▶ _Input_:
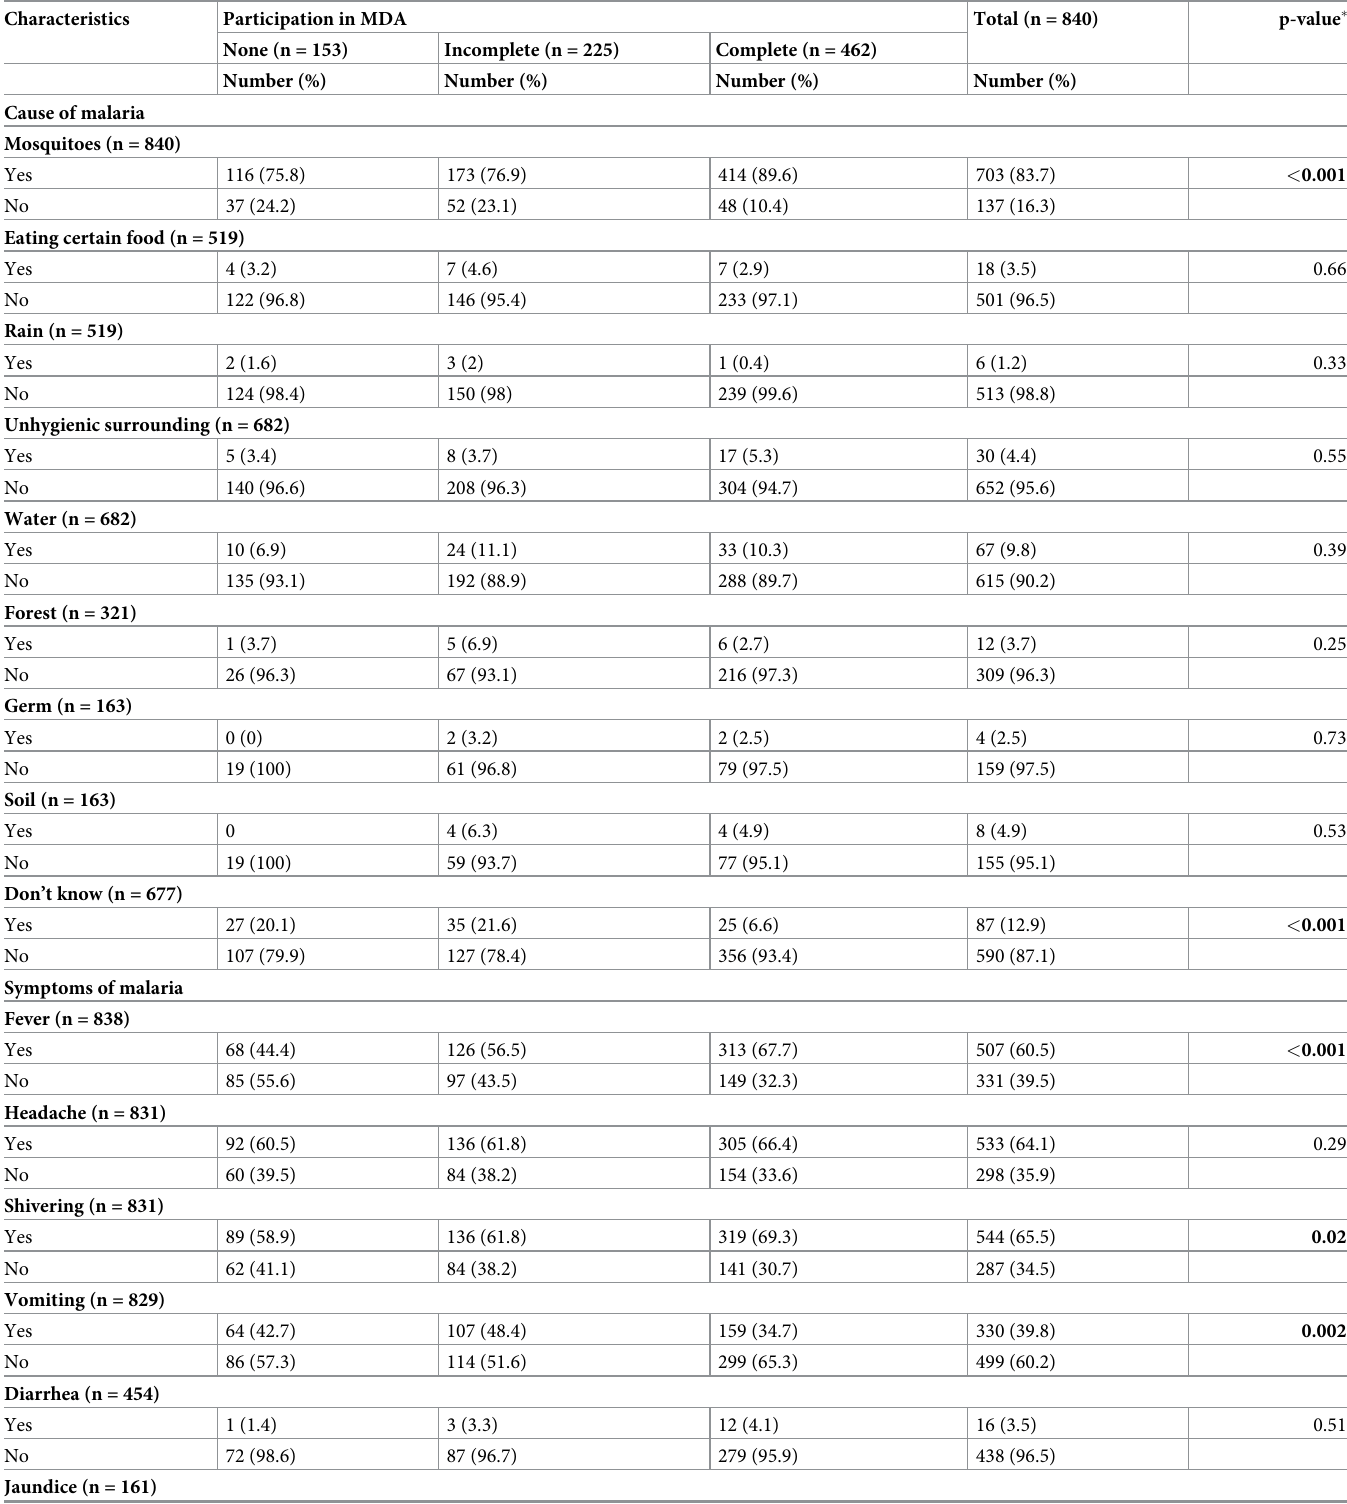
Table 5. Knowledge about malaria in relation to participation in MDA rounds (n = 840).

--

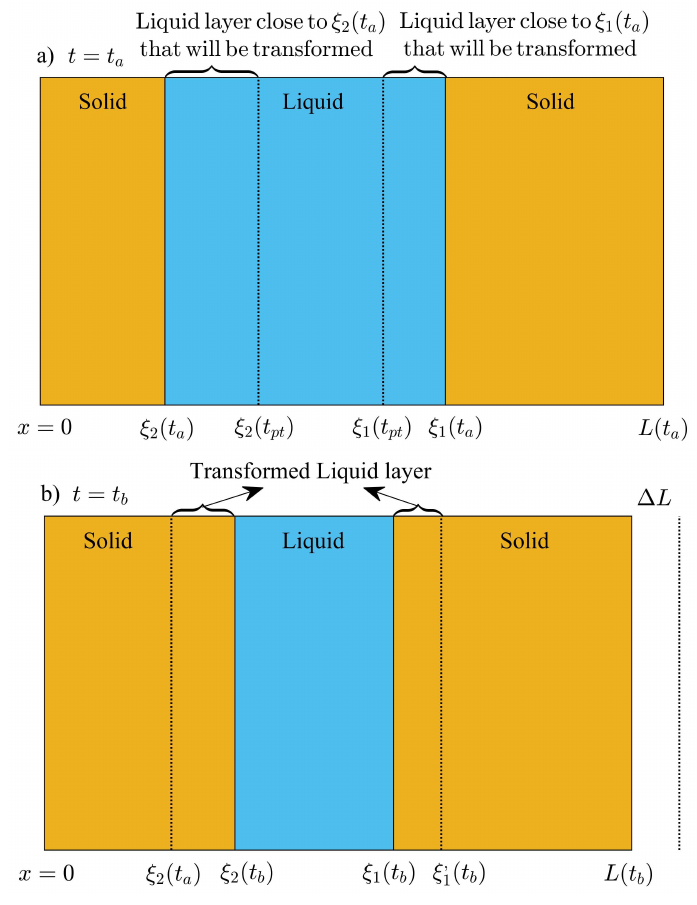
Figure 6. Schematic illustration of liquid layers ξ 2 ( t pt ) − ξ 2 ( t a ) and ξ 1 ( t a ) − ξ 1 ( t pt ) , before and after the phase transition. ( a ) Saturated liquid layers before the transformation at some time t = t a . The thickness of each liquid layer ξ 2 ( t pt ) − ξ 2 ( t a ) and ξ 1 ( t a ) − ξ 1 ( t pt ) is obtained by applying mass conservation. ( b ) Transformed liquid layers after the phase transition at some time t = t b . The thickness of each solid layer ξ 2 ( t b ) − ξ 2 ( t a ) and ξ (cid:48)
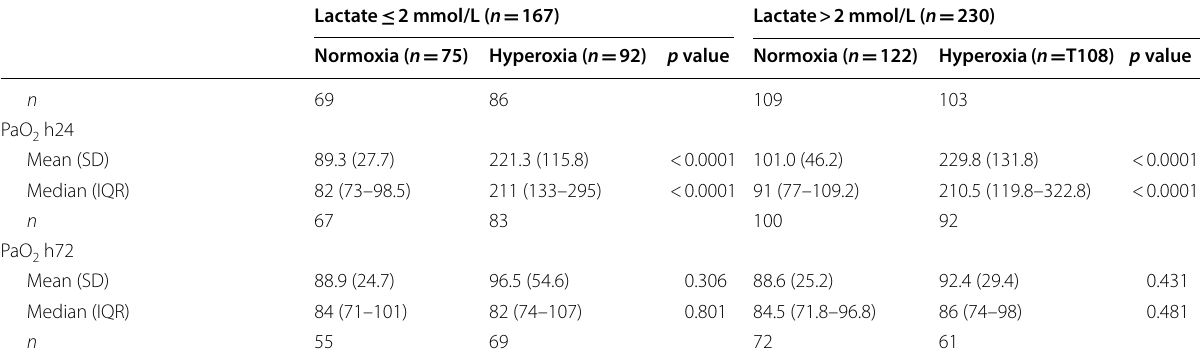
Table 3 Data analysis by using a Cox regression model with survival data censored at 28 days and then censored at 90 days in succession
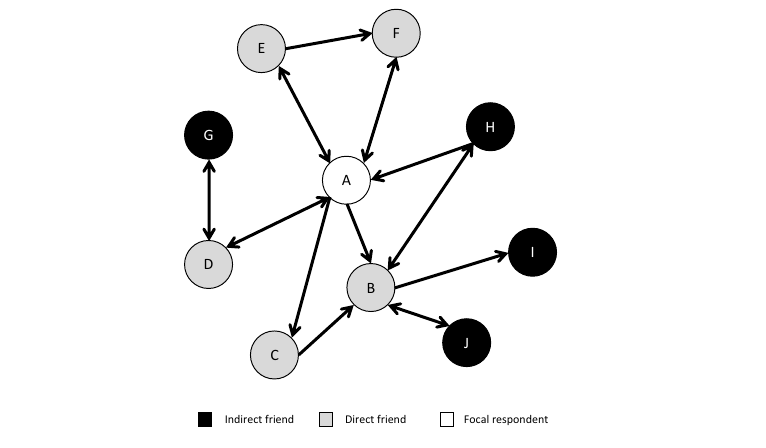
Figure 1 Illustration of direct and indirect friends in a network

==

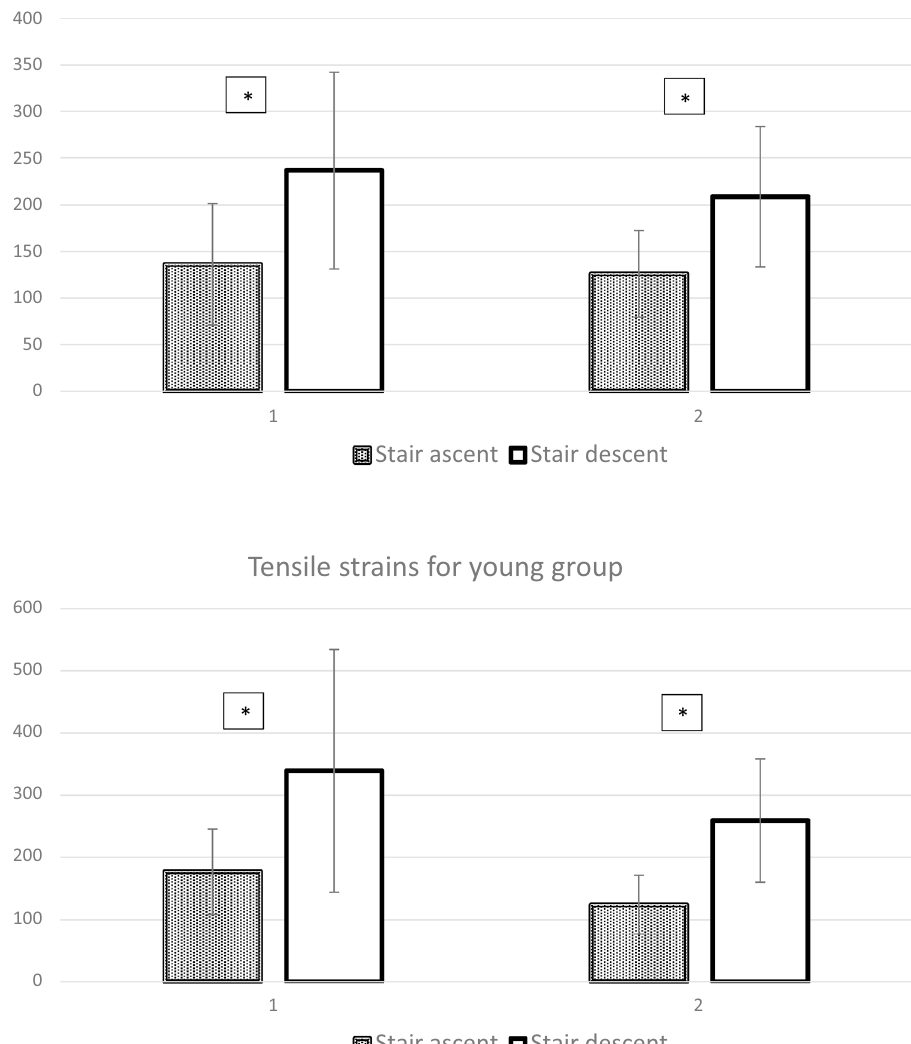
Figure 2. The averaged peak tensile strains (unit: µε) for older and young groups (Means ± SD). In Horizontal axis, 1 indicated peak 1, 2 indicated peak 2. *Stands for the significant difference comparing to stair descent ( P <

▶ _Instructions for the task_:
Please copy out every line of the preceding listing that carries "Table".

▶ _Result below_:
Table 5. Knowledge about malaria in relation to participation in MDA rounds (n = 840).
Table 3 Data analysis by using a Cox regression model with survival data censored at 28 days and then censored at 90 days in succession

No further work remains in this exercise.